--- RECORDS FOR THE TASK ---

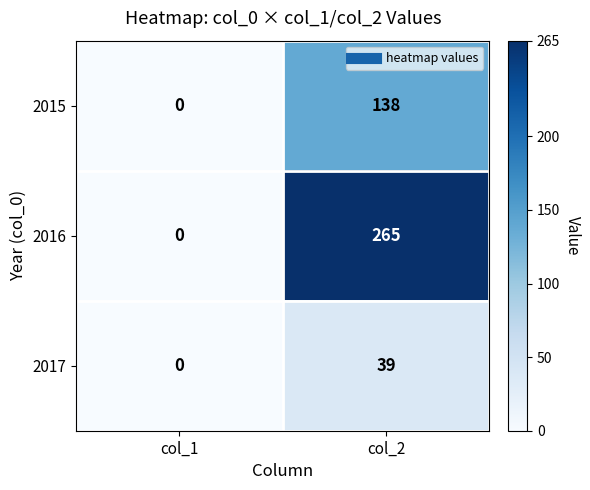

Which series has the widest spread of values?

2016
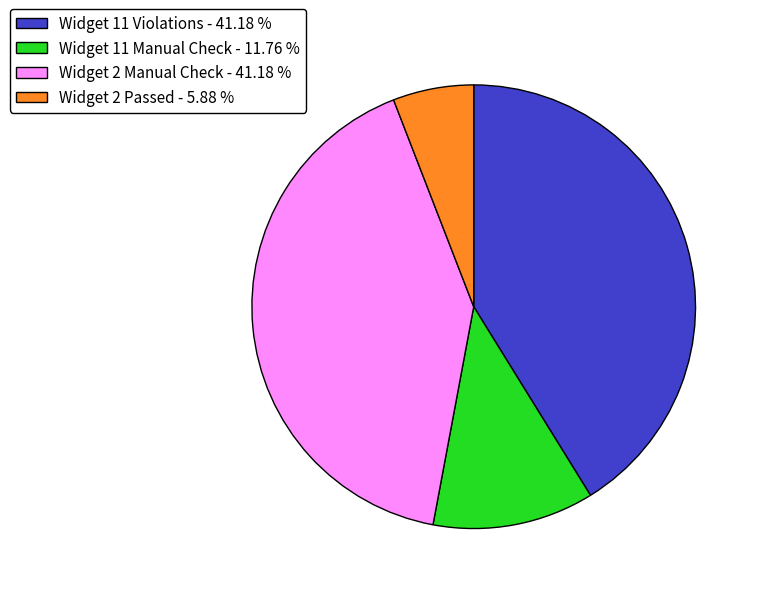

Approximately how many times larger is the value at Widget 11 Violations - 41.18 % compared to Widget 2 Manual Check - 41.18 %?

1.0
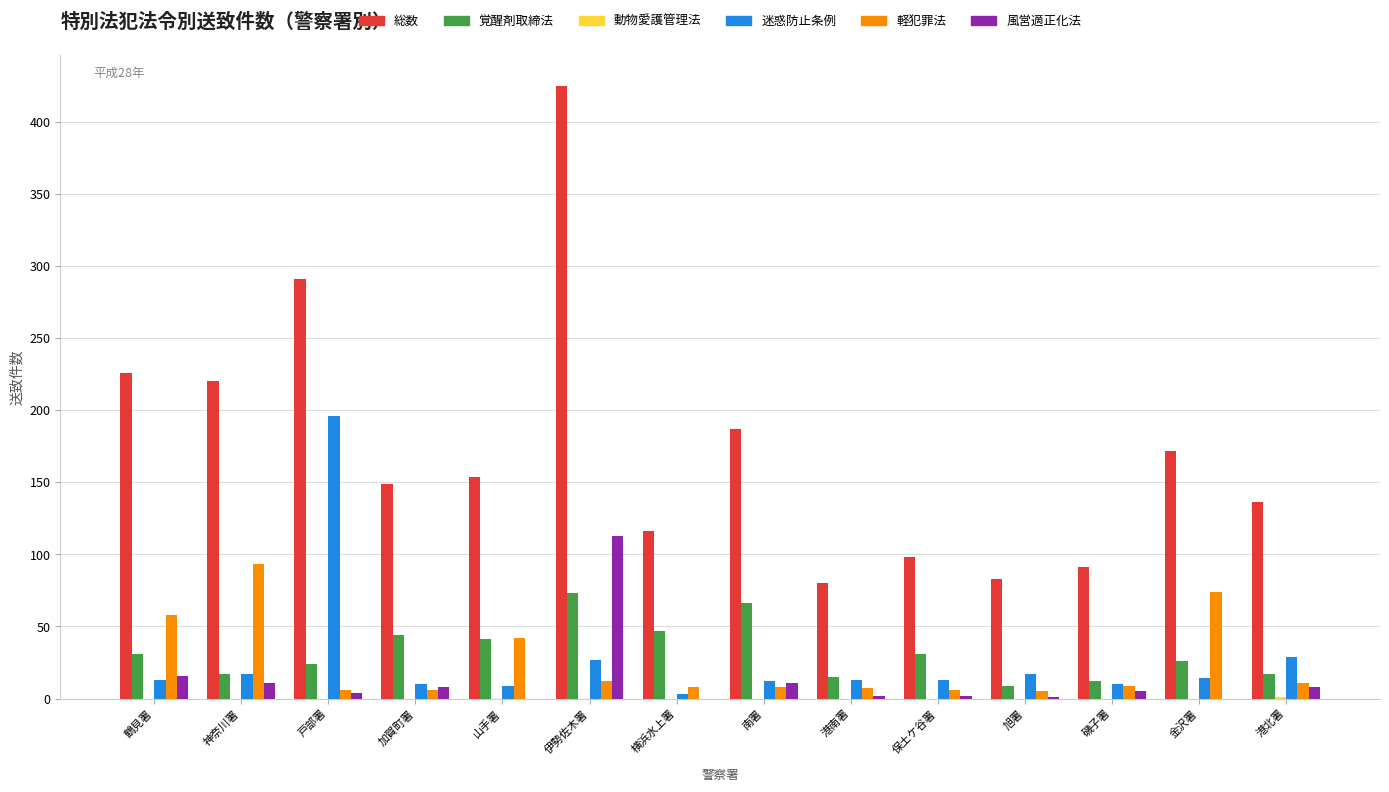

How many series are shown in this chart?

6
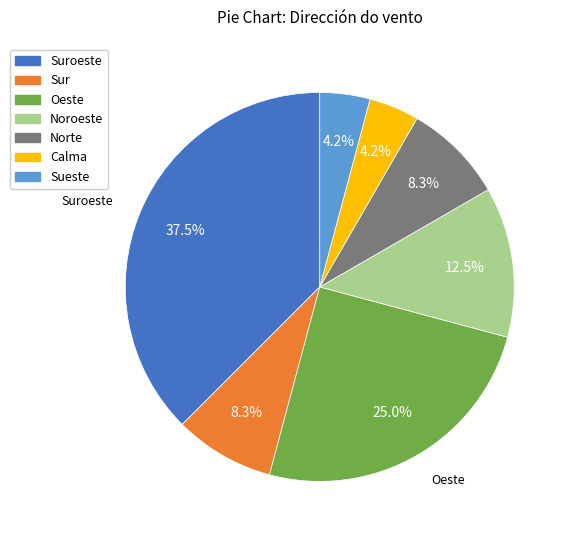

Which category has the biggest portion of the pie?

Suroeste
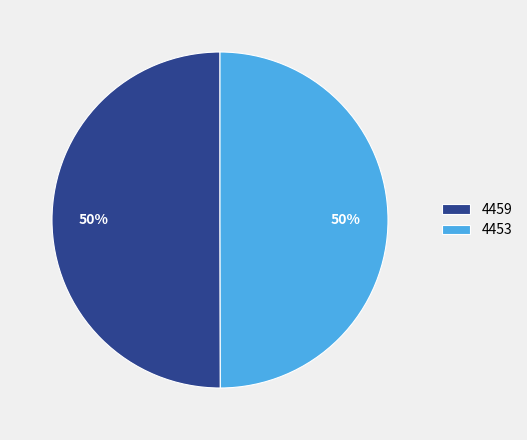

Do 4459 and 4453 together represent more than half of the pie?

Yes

---

§ **AIM OF THE TASK**: Please collect every line in the entries above that contains the word "many" and copy each of those lines in full.

§ **THE ANSWER**:
Approximately how many times larger is the value at Widget 11 Violations - 41.18 % compared to Widget 2 Manual Check - 41.18 %?
How many series are shown in this chart?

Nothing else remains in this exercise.